The main advantage of the $\Gamma$-based version is doing calculations we can relate back to familiar coordinates. This not only recovers Newtonian gravity in a suitable limit, it computes a correction to it.

Regarding the first bullet point above, have you ever spun on a big wheel? There's a similar perspective-changing procedure that says the dizziness you're feeling is due to something that's "not a force". You're still dizzy, though. This isn't a contradiction; they're just two different ways of deciding what counts as a force.

The good news is we don't need to "forget" GR to understand a gravity assist. How does it work? It exploits the fact that, if a planet's in the right place at the right time for you, the red term is very different from what the Sun alone would normally give you there. This has implications for the blue part even without wasting fuel on the green part. Or you can explain it without GR; your choice.

Answer 2

For $\dfrac{d}{dt}\vec P = \dfrac{d}{dt} (m\dfrac{d}{dt}\vec s)$, where $\vec s$ is the position of a gravitationally-affected body as measured by a distant observer, $t$ is the time measured by a distant observer, $\dfrac{d}{dt}\vec P \ne 0$. This is the difference between coordinate acceleration (the second derivative of position with respect to time) and proper acceleration (what a local accelerometer measures).

Answer 3

An intutive description, no mathematics and not totally 100% true.

Take the example of the international space station. It goes round the earth in a (more or less) circular path. Inside the station you feel no gravity. This is despite that the station is constantly on a circular path - if this was a carousel on earth you would feel a "force" outwards. You would expect things in zero gravity to move towards the "outside" of the path - but they dont.

In the Newton equations this is explained by saying that gravity is a force.
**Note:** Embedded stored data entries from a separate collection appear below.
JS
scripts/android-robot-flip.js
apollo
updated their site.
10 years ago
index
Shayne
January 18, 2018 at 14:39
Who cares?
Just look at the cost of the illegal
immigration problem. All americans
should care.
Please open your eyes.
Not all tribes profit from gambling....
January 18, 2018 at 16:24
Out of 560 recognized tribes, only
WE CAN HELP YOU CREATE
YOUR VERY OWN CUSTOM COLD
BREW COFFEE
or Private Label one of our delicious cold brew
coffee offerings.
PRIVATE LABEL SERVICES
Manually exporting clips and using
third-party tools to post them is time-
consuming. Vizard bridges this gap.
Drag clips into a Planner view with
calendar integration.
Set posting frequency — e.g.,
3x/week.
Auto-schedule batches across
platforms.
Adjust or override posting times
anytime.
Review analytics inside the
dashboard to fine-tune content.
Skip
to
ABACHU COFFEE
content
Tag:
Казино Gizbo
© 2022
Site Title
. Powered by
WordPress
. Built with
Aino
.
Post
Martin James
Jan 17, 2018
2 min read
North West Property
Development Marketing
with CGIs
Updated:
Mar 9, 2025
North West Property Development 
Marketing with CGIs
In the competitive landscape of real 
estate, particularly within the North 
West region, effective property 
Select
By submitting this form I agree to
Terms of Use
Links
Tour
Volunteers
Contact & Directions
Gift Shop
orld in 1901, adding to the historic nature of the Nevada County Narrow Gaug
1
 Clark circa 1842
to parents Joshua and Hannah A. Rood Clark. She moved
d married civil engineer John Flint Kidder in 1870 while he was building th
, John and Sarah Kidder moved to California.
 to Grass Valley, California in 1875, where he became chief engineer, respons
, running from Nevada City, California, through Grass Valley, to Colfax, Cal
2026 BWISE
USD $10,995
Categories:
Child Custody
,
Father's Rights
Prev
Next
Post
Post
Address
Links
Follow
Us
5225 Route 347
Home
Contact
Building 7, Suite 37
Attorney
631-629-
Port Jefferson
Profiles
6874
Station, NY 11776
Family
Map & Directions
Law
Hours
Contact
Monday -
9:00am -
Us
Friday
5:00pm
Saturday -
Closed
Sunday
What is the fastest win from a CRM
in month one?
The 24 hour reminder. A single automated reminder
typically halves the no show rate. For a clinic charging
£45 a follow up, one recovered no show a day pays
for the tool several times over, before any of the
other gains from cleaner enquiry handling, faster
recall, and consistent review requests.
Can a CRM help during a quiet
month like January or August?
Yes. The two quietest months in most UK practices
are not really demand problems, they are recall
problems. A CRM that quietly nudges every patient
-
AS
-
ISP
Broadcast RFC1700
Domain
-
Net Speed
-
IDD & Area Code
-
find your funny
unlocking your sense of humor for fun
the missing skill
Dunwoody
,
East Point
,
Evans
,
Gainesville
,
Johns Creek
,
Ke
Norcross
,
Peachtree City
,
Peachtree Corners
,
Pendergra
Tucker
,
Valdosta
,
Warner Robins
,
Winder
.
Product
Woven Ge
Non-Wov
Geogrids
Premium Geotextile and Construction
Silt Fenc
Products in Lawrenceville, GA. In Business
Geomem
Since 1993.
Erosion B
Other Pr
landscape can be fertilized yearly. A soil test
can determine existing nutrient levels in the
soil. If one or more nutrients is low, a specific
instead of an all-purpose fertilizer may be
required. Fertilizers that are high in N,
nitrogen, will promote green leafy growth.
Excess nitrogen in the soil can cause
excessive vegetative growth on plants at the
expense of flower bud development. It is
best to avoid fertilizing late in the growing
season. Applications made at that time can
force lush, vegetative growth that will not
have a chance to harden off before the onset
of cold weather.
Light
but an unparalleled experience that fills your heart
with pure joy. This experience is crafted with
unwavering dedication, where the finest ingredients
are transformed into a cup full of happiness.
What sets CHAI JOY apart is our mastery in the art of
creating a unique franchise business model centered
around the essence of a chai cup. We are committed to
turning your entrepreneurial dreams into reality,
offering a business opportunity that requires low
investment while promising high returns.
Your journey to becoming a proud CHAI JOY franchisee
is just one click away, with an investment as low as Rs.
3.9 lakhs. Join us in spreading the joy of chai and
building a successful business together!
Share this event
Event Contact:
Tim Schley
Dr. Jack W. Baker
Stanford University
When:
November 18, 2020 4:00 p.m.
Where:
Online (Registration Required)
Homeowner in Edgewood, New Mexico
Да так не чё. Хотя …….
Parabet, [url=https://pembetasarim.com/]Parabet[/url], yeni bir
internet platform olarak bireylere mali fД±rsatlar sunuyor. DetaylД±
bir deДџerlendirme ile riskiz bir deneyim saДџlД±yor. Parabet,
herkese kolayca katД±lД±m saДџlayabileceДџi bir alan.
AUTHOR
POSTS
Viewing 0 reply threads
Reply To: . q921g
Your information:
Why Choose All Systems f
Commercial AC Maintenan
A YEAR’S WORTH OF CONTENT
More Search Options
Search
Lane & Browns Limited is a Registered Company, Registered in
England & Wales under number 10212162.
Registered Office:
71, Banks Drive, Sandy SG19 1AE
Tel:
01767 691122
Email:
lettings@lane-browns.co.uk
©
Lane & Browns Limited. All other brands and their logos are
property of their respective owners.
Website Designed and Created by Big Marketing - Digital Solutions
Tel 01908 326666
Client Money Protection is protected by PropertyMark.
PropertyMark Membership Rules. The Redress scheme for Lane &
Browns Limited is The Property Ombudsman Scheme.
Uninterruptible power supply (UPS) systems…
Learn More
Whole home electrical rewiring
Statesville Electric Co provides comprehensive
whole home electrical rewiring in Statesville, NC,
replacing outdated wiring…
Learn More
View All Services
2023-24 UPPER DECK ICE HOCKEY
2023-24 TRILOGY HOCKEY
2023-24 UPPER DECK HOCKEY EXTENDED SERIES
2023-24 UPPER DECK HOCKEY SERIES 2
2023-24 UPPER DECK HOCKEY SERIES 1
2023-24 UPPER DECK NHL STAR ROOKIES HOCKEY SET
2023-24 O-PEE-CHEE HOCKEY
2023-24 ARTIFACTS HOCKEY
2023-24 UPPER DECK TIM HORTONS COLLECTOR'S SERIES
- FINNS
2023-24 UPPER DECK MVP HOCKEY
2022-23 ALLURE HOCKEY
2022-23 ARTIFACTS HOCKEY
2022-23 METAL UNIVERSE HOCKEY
Remember that an object will continue with fixed speed on a straight path unless influenced by a force.

In general relativity it instead described by saying that space-time is curved. Here as well an object will continue with fixed speed on a straight path unless influenced by a force. The difference is that a straight path in curved space time might not look straight when seen from the "outside". In this description the space station moves in a straight path through space time - there is no gravition force involved.

Regardless of which set of rules you use (added: in doing calculations), gravity as a force or curved space time, the result will be almost the same. The very slight difference will be seen only in some cases but mostly with things moving at speeds at a significant fraction of the speed of light.

So what happens in a gravity assist in the GR description is that the space craft goes in a straight line in a curved space. You might imagine it as similar to a skate boarder going into a "bowl": down, round, up. The difference is that the "bowl" moves along with the planet. Gaining speed can be done by entering the curved space behind the moving planet and "steal" a bit of the planets forward motion. There is no force involved in this, the space craft simply follow the straight line in the curved space. But as the planet moves the curved space will change over time.